Hugo Mouquet, head of the Laboratory of Humoral Immunology at the Institut Pasteur, said by email that the two new antibodies were effective in the lab against all common variants of the coronavirus, although they have yet to be tested against the new omicron subvariants BQ .1, BQ.1.1 and XBB.

If approved for use, these antibodies would be given to people with weakened immune systems before they were exposed to the coronavirus. Like the antibody cocktail Evusheld, they would be used to prevent infection. In contrast, Bebtelovimab is given to patients after infection, but within seven days or less of showing symptoms of covid-19.

In addition, a July paper in the journal Science described a pair of new antibodies that target another stable part of the coronavirus spike protein, a fusion peptide. This part of the spike “acts like a grappling hook and inserts itself into the human cell membrane, pulling the membrane closer to the virus membrane,” said Joshua Tan, chief of the Antibody Biology Unit at the National Institute of Allergy and Infectious Diseases.
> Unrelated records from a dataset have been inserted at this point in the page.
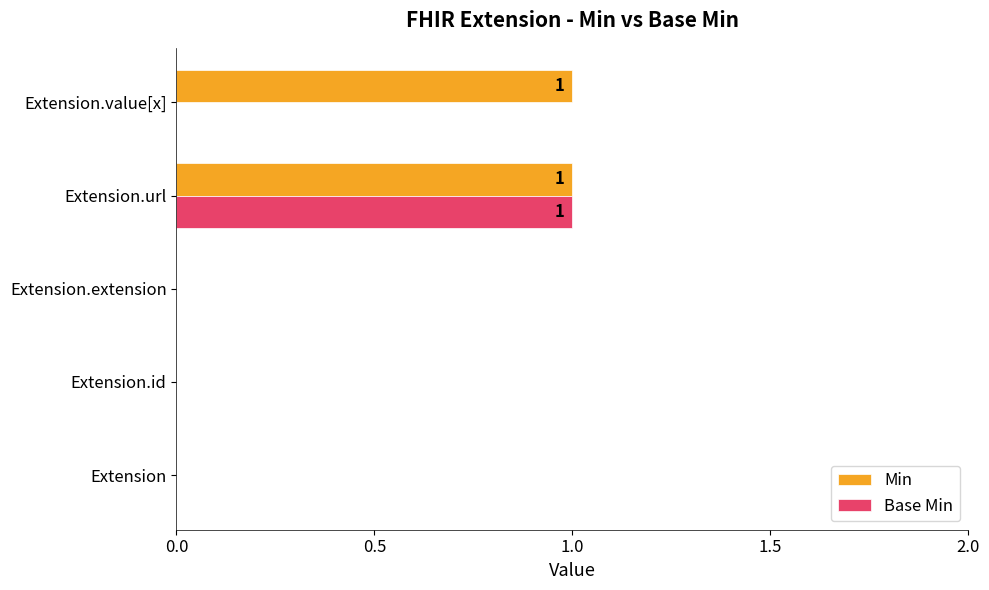

The Min series shows 0 at Extension.extension. True or false?

True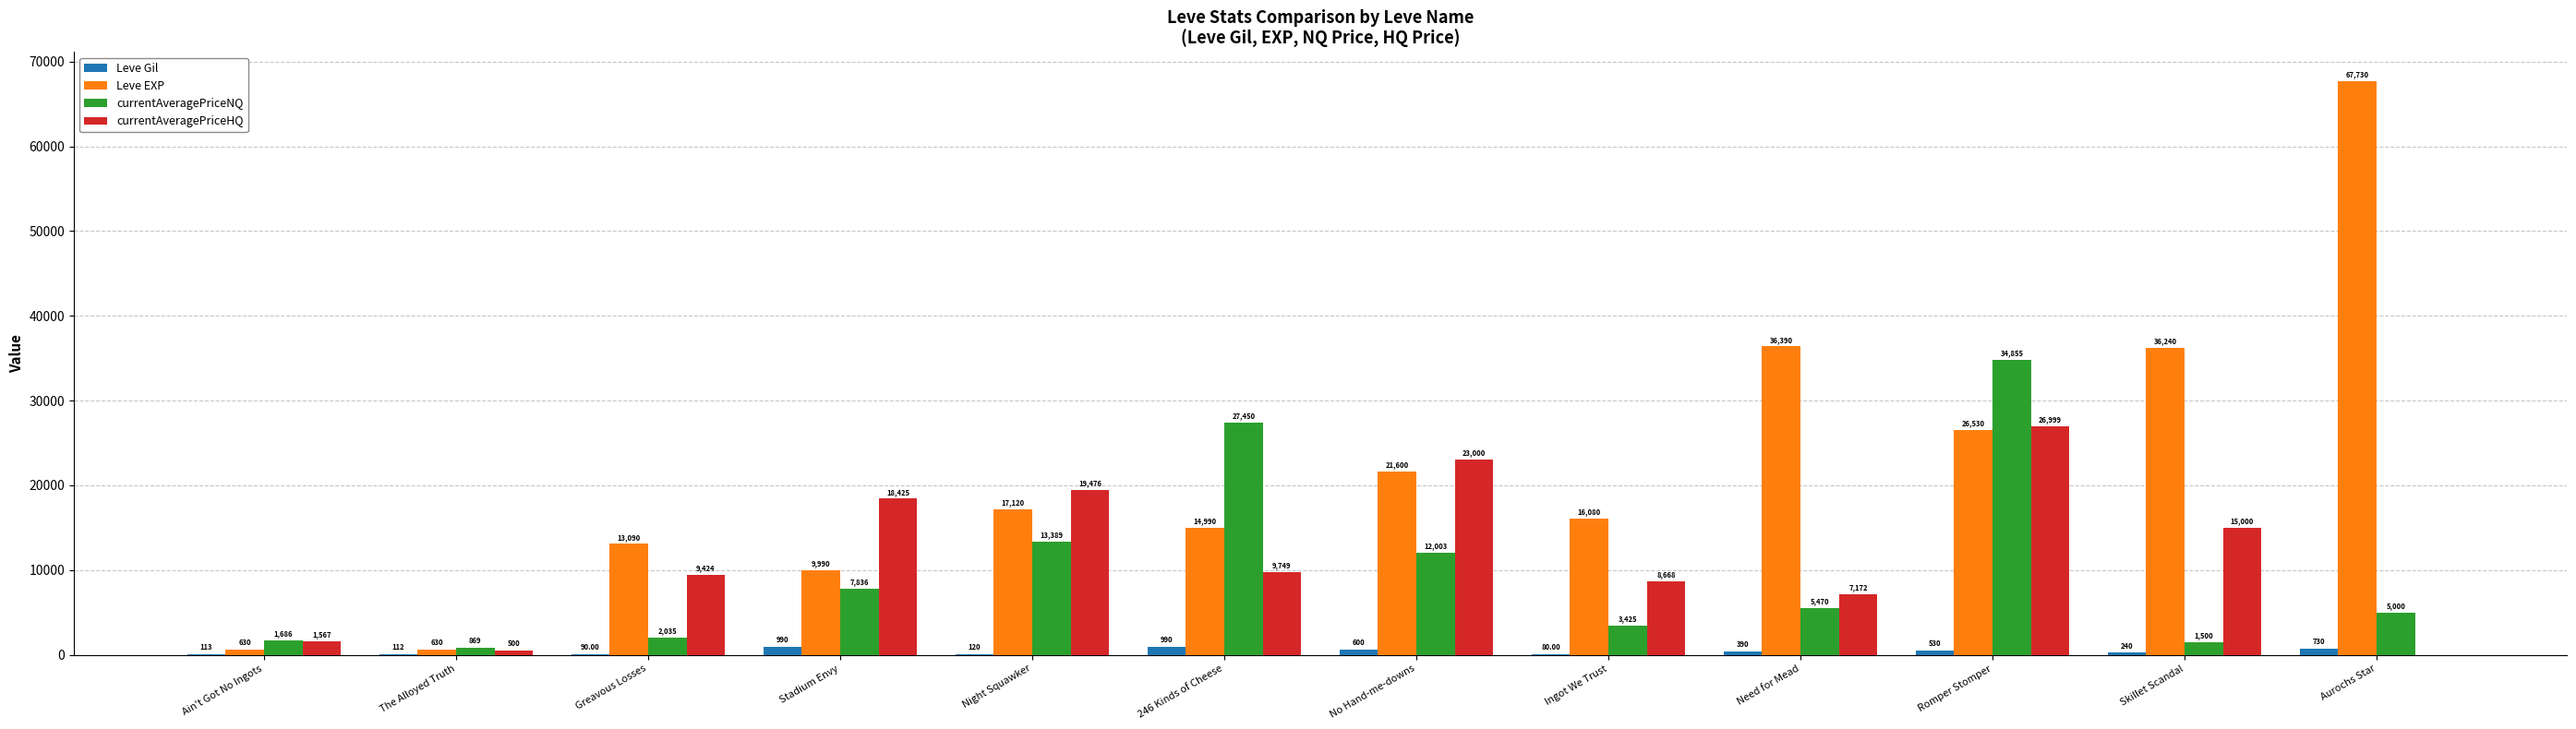

At which label does Leve Gil first exceed 390?

Stadium Envy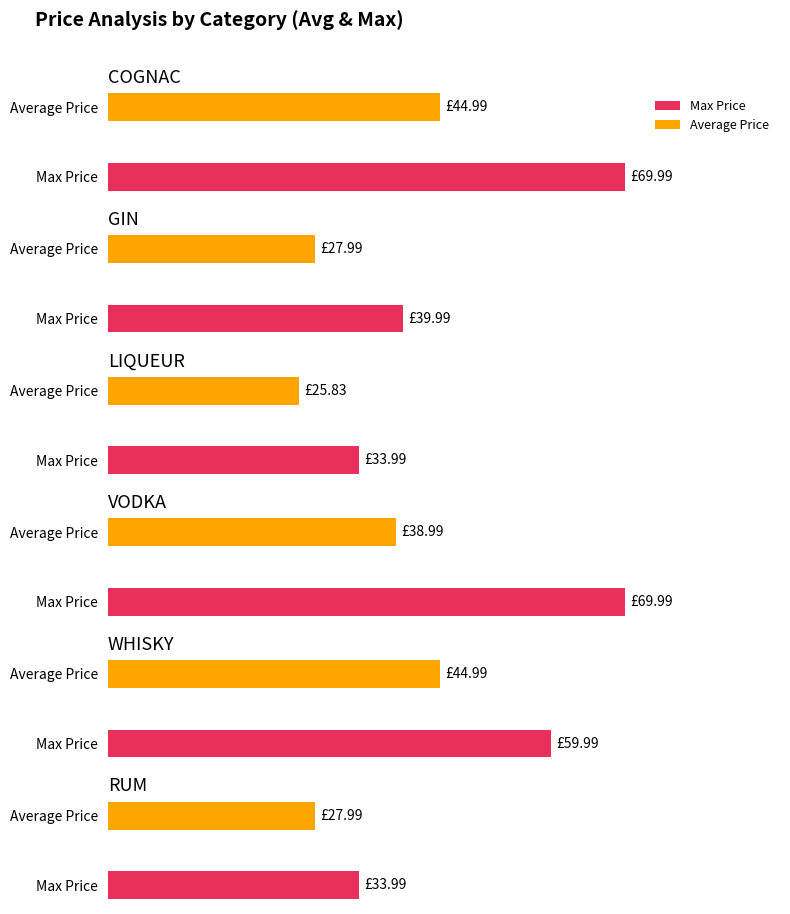

Is the value of Max Price at COGNAC greater than the value of Average Price at LIQUEUR?

Yes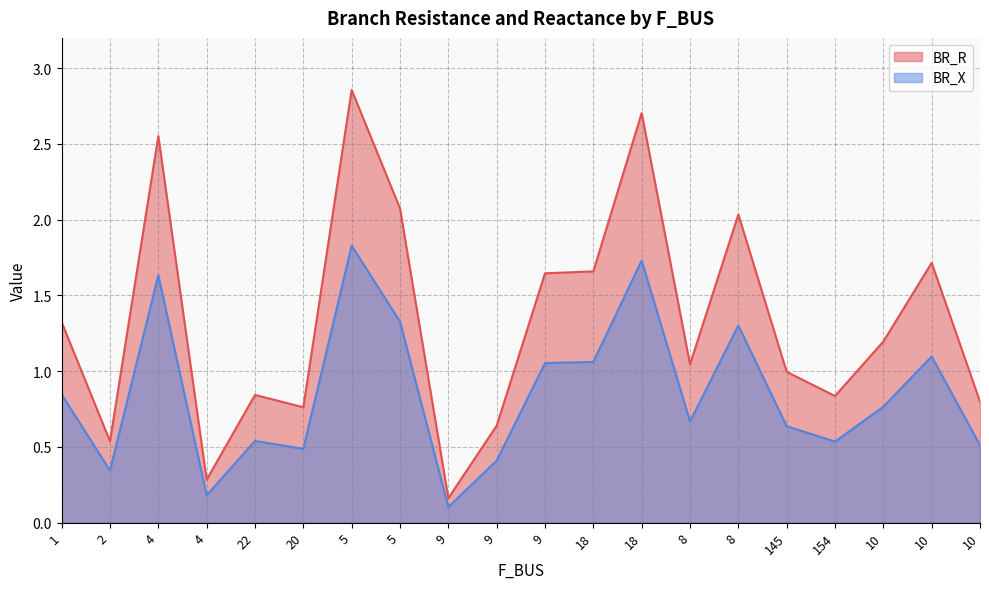

At 8, list the series in order from largest to smallest.

BR_R, BR_X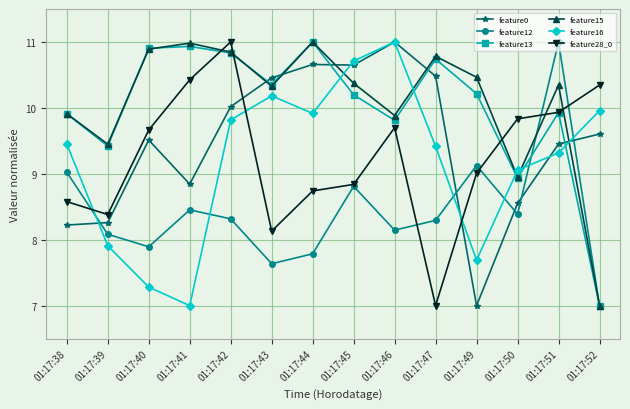

What is the difference between the maximum and minimum values in the feature12 series?

4.0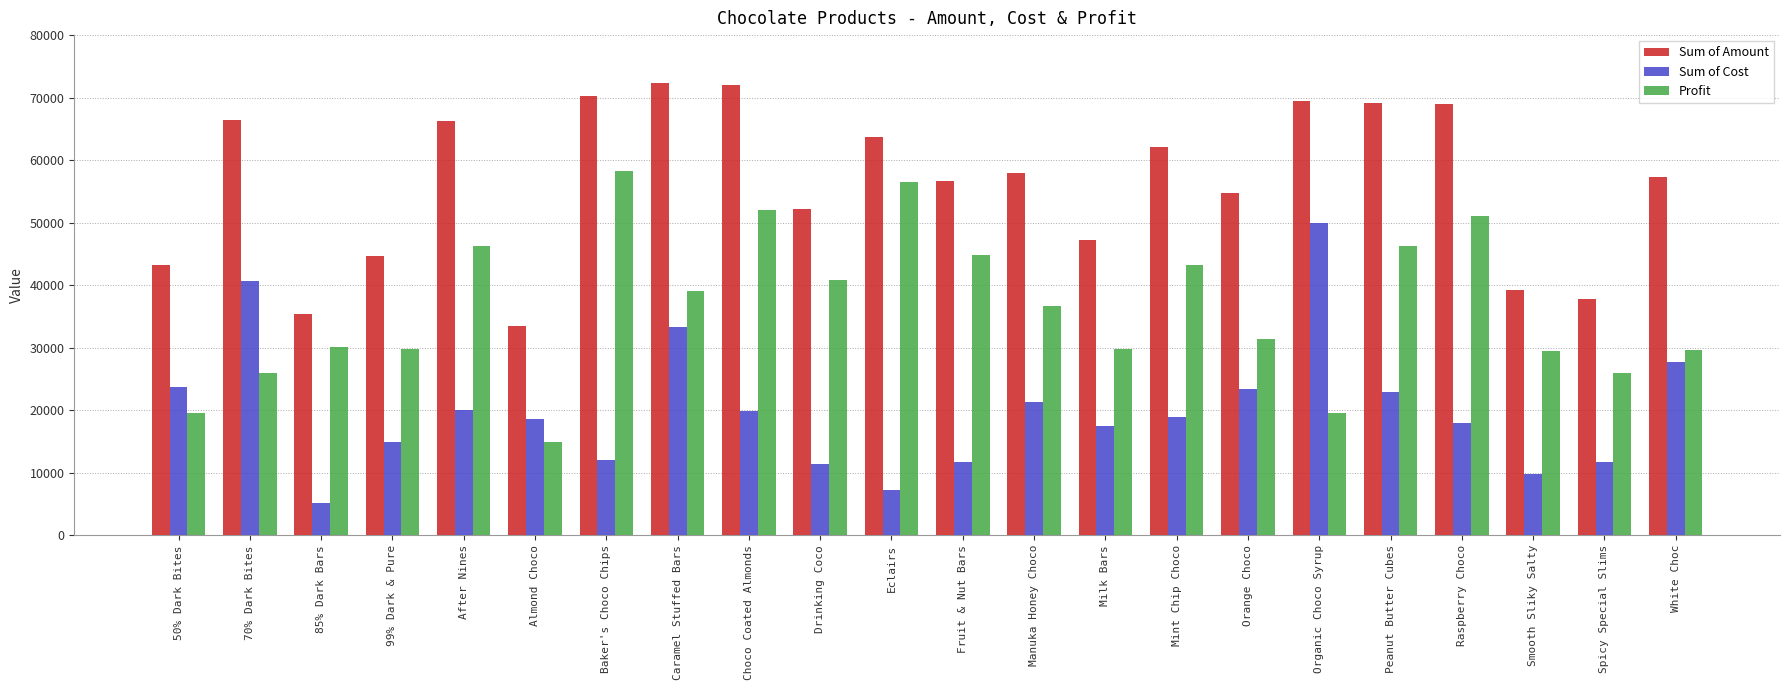

How many bars are there in each group?

3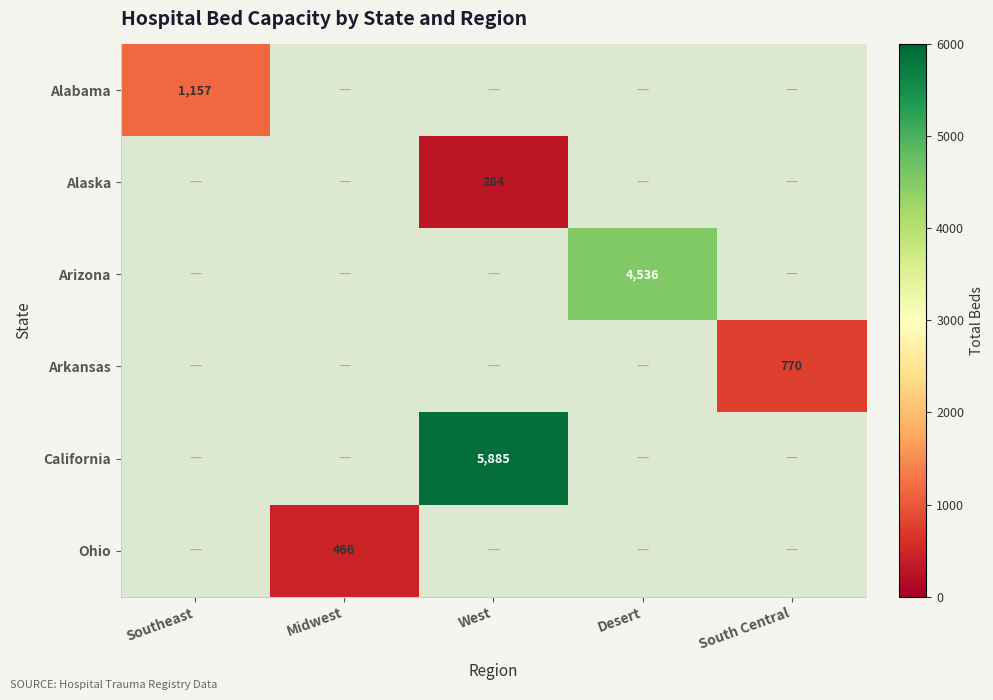

True or false: Arkansas has a value of 1184 at South Central.

False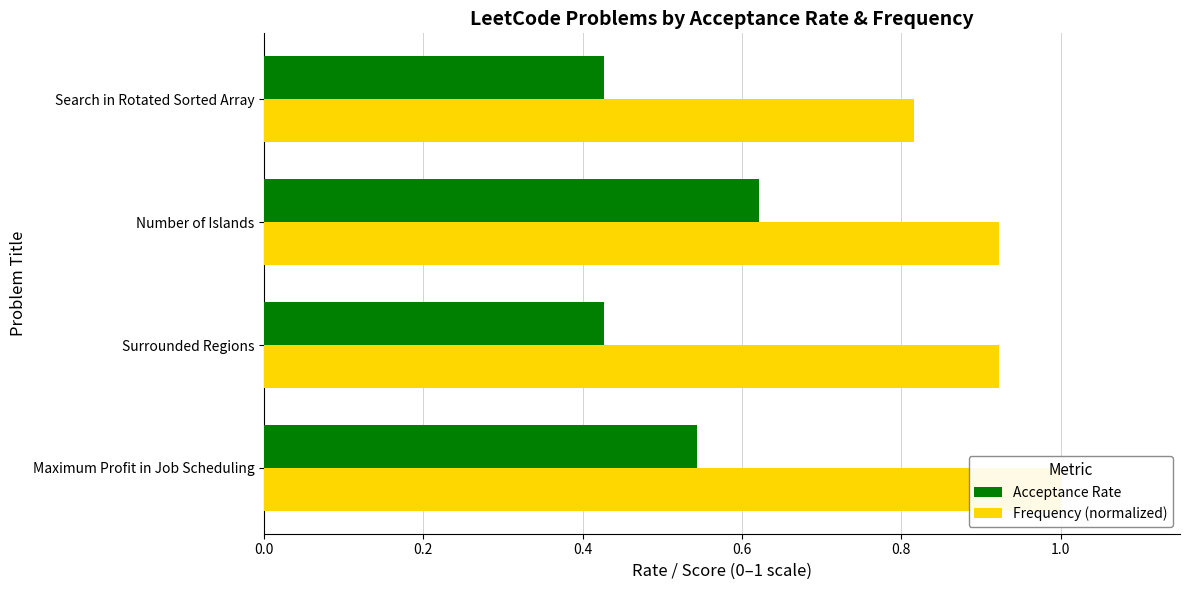

Between Search in Rotated Sorted Array and Number of Islands, which is larger?

Number of Islands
Although lab-produced antibodies that target the fusion peptide and stem helix are less potent, Tan said, they are effective against a wider range of coronaviruses. In the laboratory, Syrian hamsters treated with one of his team’s antibodies and then infected with the coronavirus suffered less disease and recovered more quickly than infected hamsters that did not receive any treatment.

In a paper published recently in journal Cell Host & Microbe, Tan and colleagues identified two other monoclonal antibodies that both attack the stem helix of the spike protein. In tests on infected hamsters, these antibodies helped the animals maintain weight. Infected hamsters that did not receive either antibody lost about 10 percent of their body weight within six days. The study interpreted weight loss as a measure of disease because sick hamsters tend to eat less.

Tan could not say when the monoclonal antibodies tested in these studies might enter clinical trials.

Bing Chen, a professor of pediatrics at Harvard University who researched the atomic structure of the spike protein, said that so far the antibodies have been directed against the virus binding site remained stronger than those targeting other parts of the protein. He also emphasized that the development of better monoclonal antibodies should not take priority over other medical tools.

“You need much more effective vaccines, for sure,” Chen said. While the vaccines were very effective at first, mutations in the virus allowed more so-called breakthrough infections in people who were fully vaccinated.

And despite early successes with the next-generation cocktail, Immune Biosolutions’ Finzi added a note of caution:

“We should not underestimate the ability of the coronavirus to mutate.”